Friday, December 02, 2011

Redeeming a Shame-filled Heritage


It is not unusual to find that the genealogy of Jesus is skimmed over at Christmas time. We are eager to get to the miraculous conception and the baby in the manger, and we hurry through all those difficult names and messy, sin-filled lives. We consider those men sort of insignificant - extras in the cast of a wonderful story. Personally, I love to linger over those names as I prepare for the Christmas story. I've always loved the thought that the people mentioned were real live breathing people, with jobs and families, feelings and dreams. Some of them I know well, because chapters of scripture are written about them, but some are mysterious, and I wonder what their lives were like. For years I've  wondered with amazement at the women mentioned in Jesus' genealogy - Tamar who seduced her father-in-law to have a child, Rahab the Jericho harlot who saved the Israelite spies, Ruth the Moabitess who loyally served her Jewish mother-in-law, and Bathsheba who committed adultery with a king. None of them are actually women that Jewish law and tradition would have considered upright and praiseworthy, but each, in her brokenness and sin, was made worthy because God chose them to be a part of His own Son's earthly story.

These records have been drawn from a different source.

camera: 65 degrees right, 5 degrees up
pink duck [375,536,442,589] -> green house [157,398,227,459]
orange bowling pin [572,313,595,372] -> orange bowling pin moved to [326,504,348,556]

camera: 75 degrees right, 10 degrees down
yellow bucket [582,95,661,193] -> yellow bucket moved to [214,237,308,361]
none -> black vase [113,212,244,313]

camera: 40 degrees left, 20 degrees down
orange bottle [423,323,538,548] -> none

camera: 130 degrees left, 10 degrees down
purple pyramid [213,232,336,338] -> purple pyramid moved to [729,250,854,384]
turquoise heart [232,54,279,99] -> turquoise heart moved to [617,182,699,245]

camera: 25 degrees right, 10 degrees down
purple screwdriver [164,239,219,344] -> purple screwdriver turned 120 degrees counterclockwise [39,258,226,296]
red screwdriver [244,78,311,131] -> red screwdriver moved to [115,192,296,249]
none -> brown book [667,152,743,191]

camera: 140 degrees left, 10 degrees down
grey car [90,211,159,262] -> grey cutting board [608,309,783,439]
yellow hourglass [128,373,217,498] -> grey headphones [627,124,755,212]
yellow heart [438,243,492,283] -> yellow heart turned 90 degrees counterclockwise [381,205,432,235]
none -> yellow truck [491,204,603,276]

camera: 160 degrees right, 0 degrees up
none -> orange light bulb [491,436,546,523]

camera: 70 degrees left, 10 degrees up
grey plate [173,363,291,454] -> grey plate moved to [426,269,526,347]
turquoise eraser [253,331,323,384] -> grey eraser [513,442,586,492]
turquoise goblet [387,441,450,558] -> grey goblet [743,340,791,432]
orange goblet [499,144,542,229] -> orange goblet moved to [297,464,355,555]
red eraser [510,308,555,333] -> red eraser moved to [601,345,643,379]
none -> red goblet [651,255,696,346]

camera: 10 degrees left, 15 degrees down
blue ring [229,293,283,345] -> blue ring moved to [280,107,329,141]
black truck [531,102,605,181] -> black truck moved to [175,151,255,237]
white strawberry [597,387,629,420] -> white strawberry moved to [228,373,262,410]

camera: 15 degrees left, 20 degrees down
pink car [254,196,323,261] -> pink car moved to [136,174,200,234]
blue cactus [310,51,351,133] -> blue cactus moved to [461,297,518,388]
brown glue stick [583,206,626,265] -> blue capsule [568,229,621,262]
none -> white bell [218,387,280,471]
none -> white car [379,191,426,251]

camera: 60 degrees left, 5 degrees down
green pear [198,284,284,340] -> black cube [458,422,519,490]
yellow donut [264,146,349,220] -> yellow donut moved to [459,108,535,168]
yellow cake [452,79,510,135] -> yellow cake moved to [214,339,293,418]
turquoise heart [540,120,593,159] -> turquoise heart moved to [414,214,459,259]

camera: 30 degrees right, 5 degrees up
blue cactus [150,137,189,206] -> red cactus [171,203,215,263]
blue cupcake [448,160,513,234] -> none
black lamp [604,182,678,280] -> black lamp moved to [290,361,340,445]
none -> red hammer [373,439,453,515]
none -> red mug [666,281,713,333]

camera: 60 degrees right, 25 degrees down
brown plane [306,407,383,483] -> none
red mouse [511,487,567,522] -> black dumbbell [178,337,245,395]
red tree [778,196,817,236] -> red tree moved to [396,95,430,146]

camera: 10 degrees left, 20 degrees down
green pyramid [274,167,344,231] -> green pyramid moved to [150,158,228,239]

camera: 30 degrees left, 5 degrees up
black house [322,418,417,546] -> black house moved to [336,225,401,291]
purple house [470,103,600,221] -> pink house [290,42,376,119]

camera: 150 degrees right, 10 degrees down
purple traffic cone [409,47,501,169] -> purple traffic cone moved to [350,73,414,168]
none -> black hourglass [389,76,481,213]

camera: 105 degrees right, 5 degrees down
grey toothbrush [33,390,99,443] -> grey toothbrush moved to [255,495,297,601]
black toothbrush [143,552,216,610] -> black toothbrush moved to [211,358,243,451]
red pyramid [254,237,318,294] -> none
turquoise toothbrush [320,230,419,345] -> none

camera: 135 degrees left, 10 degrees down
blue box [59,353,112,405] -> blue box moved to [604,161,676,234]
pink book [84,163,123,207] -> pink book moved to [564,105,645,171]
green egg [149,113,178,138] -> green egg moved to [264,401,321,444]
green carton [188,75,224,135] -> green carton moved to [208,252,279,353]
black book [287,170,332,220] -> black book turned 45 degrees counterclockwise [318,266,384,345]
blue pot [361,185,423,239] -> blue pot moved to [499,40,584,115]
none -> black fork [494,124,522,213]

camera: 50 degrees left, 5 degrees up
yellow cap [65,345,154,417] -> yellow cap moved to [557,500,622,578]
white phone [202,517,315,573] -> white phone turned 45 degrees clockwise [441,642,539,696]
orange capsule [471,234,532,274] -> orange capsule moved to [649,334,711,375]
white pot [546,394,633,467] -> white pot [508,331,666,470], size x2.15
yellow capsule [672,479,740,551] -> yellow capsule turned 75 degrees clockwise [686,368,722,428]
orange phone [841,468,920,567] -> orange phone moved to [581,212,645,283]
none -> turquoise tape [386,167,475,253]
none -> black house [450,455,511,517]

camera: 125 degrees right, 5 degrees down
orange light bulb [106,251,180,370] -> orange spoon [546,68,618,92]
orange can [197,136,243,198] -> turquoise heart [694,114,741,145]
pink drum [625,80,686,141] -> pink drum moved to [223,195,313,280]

Then it hit me this morning. One of the first sacrifices Jesus made for us was to identify with a heritage of people who had messy, complicated, and very sinful lives. It wasn't just the women who were "disreputable" in some way, it was ALL of the people mentioned. Idolaters, adulterers, murderers, liars, cheaters, cowards, thieves … the list goes on and on. Even though some of the men mentioned were considered righteous by God, even those men committed some pretty awful sins. These were the men that the holy, righteous, good Son of God identified Himself with. He set aside His very identity as the only Son of God, and exchanged it for a genealogy of men and women who were known for their shortcomings, weaknesses, and sins. That horrifies me … and at the same time I find great comfort in it. To think of the burden Jesus bore at being related to such people almost embarrasses me. But then I realize that it is because of this that I can understand and accept His willingness to identify Himself with me. It fills me with awe that God is able to use even MY weak, broken, sinful life to bring about great things, because He has used lives like mine for generations past to bring about the full revelation of Himself in His Son.

There is great comfort for me in this list of men and women. As I look at this long list of names and see among them men who failed as fathers, I realize that God can bring about good for and from our children, even when we fail. As I see men and women marked through generations for their sins I realize God can use sinners like me. As I pick out names of no ones, I see that God is able to use simple, unremarkable people for great glory and blessing. God brings good out of failure and sin. God brings blessing to those who don't deserve it. God uses the weak and broken to show His strength. That is the whole message in the Christmas story.

There is one more surprise in this "boring list of names." We live in a world where families are divided and filled with disputes and dissension. In broken families husbands and wives fight, control over children is argued over, and children are left trying to figure out how to put together a genealogy of parents, step-parents, half-siblings, live-in boyfriends or girlfriends, etc. Joseph had no actual claim to the paternity of Jesus, and he knew it. And yet here in Matthew God does not dispute Joseph's lineage in the story of His Son, but proclaims it. God used the illegitimate relationship of Joseph to fulfill His very true and legitimate prophecies of His Son's genealogy. It makes sense. None of us are really "legitimate" children of God; we are all adopted. We are only made legitimate by God's One and Only Son. The only One who could claim His true paternity was of God was Jesus, yet instead of clinging to this identity and keeping it for Himself, He shared it. Isn't sharing Jesus and opening up our homes - our families - one of the best gifts we can give to those who don't have Him?